The current supported platforms are:

  • Desktop versions of Chrome including Windows, macOS, ChromeOS, and Linux operating systems.
  • Android versions of Chrome, including mobile apps using Custom Tabs and WebAPKs.

There are a few notable exceptions that don't provide data to the CrUX dataset:

  • Chrome on iOS.
  • Android apps using WebView.
  • Other Chromium browsers (for example Microsoft Edge).

Chrome does not publish data about the proportions of users that meet these criteria. You can learn more about the data we collect in the Chrome Privacy Whitepaper.

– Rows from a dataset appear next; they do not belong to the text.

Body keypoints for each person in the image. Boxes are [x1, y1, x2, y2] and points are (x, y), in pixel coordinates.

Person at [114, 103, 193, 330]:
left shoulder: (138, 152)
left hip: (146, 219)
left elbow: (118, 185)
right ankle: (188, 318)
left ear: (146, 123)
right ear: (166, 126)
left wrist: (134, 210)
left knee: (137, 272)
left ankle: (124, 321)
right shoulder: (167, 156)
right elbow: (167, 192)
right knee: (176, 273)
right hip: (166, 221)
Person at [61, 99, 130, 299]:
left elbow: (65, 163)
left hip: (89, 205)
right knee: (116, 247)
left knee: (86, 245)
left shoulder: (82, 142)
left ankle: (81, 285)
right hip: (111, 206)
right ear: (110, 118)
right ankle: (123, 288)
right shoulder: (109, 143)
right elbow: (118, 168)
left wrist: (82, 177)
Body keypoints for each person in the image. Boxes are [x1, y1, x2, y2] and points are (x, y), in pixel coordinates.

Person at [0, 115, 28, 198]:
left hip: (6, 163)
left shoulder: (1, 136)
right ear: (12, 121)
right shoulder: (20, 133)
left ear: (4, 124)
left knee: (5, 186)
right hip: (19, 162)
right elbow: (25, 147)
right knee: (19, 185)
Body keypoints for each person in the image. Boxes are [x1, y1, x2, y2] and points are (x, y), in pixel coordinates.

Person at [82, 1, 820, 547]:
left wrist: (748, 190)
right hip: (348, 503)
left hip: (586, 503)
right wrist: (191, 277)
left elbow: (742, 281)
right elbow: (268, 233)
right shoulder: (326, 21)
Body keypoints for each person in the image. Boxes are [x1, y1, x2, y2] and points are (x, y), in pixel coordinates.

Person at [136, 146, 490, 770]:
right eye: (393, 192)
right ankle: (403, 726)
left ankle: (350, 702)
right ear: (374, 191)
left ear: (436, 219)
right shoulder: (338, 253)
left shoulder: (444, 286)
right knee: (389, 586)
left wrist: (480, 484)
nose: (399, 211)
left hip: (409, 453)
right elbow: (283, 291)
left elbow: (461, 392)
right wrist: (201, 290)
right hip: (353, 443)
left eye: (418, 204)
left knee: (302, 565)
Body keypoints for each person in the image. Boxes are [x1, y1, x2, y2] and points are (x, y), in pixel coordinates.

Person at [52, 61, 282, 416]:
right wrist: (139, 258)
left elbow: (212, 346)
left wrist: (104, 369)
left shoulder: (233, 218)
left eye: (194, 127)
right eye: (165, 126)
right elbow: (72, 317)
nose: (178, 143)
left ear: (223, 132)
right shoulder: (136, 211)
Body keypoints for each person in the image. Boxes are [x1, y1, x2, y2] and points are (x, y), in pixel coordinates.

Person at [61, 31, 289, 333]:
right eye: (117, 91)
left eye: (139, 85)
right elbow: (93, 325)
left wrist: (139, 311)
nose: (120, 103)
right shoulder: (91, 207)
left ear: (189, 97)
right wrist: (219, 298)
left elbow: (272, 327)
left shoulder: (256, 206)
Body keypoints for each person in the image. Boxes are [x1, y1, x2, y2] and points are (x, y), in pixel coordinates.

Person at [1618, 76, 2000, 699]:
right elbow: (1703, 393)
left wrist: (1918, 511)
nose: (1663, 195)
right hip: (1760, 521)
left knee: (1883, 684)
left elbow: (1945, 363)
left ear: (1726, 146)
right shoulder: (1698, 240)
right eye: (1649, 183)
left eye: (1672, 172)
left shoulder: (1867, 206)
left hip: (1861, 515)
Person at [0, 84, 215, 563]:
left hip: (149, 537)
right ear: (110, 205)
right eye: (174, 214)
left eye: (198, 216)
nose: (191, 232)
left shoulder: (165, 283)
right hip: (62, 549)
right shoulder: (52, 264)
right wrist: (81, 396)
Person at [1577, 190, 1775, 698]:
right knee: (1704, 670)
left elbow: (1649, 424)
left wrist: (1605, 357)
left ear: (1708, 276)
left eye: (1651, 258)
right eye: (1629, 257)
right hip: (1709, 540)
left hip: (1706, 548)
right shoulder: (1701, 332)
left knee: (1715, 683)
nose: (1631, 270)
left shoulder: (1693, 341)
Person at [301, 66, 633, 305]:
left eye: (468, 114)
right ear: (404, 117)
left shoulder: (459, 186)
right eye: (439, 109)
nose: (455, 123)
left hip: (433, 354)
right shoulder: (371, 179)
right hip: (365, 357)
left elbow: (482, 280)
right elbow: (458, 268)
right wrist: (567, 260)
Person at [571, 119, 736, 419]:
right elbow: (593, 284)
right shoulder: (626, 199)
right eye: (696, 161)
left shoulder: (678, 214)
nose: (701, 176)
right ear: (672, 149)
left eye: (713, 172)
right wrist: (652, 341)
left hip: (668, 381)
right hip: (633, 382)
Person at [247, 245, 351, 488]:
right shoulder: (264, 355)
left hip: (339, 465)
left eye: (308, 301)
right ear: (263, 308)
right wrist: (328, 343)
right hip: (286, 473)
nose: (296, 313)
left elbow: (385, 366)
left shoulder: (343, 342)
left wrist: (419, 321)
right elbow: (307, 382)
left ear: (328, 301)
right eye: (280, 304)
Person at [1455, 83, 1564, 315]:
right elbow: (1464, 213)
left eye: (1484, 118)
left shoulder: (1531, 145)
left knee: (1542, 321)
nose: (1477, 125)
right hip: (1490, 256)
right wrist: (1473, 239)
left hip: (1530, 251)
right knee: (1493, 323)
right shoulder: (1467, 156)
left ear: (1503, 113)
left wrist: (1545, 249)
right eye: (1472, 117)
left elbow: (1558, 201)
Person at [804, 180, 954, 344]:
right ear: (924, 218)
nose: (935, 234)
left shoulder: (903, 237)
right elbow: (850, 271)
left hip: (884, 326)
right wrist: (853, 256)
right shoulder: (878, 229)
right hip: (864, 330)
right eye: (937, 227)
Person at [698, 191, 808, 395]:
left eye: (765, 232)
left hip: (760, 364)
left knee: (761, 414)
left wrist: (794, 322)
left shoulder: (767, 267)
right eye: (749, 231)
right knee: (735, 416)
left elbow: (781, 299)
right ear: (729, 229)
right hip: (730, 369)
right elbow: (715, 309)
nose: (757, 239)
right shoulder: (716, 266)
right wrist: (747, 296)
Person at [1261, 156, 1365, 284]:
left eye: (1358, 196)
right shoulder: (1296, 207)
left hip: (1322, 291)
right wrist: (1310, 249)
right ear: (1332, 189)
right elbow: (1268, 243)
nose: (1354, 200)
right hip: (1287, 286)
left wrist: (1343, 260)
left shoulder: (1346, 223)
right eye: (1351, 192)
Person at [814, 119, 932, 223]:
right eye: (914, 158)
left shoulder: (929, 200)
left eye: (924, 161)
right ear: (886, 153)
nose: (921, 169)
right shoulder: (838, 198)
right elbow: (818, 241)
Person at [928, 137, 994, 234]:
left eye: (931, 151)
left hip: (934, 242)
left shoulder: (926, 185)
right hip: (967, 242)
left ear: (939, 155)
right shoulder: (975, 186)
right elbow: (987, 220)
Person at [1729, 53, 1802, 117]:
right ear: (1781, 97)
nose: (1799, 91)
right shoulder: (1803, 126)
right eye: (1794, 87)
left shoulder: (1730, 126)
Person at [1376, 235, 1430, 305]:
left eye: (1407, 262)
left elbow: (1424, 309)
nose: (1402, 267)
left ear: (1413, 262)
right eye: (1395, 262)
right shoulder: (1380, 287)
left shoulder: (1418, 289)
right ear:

Accelerated Mobile Pages (AMP)

Pages built with AMP are included in the CrUX dataset like any other web page. As of the June 2020 CrUX release, pages served using the AMP Cache and / or rendered in the AMP Viewer are also captured, and attributed to the publisher's page URL.

Data quality

Data in CrUX undergoes a small amount of processing to ensure that it is statistically accurate, well structured and easier to query.

Filtering

The CrUX dataset is filtered to ensure that the presented data is statistically valid. This may exclude entire pages or origins from appearing in the dataset.

In addition to the eligibility criteria applied to origins and pages, further filtering is applied for segments within the data:

Origins or pages having more than 20% of their total traffic excluded due to ineligible combinations of dimensions are excluded entirely from the dataset.

Because the global-level dataset encompasses user experiences from all countries, combinations of dimensions that don't meet the popularity criteria at the country level may still be included at the global level, provided that there is sufficient popularity.

Fuzzing

A small amount of randomness is applied to the dataset to prevent reverse-engineering of sensitive data, such as total traffic volumes. This does not affect the accuracy of aggregate statistics.

Precision

Most metric values within the CrUX dataset are represented as histograms of values and bin sizes, where the histogram value is a fraction of all included segments summing to 1. Bin sizes are floating point numbers between 1.0 and 0.0001.

Histogram bin widths are normalized to simplify querying and visualizing the data. This means that larger bins may be split into smaller bins, which equally share the original density in order to maintain consistent bin widths.

License

CrUX datasets by Google are licensed under a Creative Commons Attribution 4.0 International License.